PATERSON OWEN NW Owen Paterson MP is Shadow Secretary of State for Northern Ireland.

We have made a great deal of progress over the past year in Northern Ireland in achieving our main objectives.  These are to develop our relationship with the Ulster Unionists, offer national politics to people in Northern Ireland, support the political process, help to make devolution work and establish ourselves as an alternative to Labour that can deliver the change Northern Ireland needs.

Last December, in a hugely successful speech to the Ulster Unionist conference, David Cameron set out our vision for bringing Northern Ireland back into the mainstream of United Kingdom politics.  He voiced his determination to end the situation whereby people could only vote for local parties, who could never form the government let alone have ministers in it.  He declared his intention to offer voters a dynamic new political and electoral force of Conservatives and Unionists.

▶ **Source material**
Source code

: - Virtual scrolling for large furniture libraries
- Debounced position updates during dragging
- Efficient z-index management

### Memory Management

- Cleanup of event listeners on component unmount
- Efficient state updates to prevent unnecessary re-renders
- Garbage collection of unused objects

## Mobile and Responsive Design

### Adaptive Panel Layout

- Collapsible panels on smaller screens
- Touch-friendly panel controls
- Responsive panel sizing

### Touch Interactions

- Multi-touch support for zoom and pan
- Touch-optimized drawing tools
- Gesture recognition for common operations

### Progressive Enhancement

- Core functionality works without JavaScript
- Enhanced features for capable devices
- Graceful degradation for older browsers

▶ **Exercise 1**
Using the Northern Ireland passage, answer each question:
(a) What office does Owen Paterson hold?
(b) Whose conference did David Cameron address last December?
(c) What did Cameron say he intended to offer voters?
▶ **Exercise 2**
Reproduce the Northern Ireland passage word for word from "We have made" to "Northern Ireland needs.".

▶ **Result 1**
(a) Shadow Secretary of State for Northern Ireland.
(b) The Ulster Unionist conference.
(c) A dynamic new political and electoral force of Conservatives and Unionists.

▶ **Result 2**
We have made a great deal of progress over the past year in Northern Ireland in achieving our main objectives.  These are to develop our relationship with the Ulster Unionists, offer national politics to people in Northern Ireland, support the political process, help to make devolution work and establish ourselves as an alternative to Labour that can deliver the change Northern Ireland needs.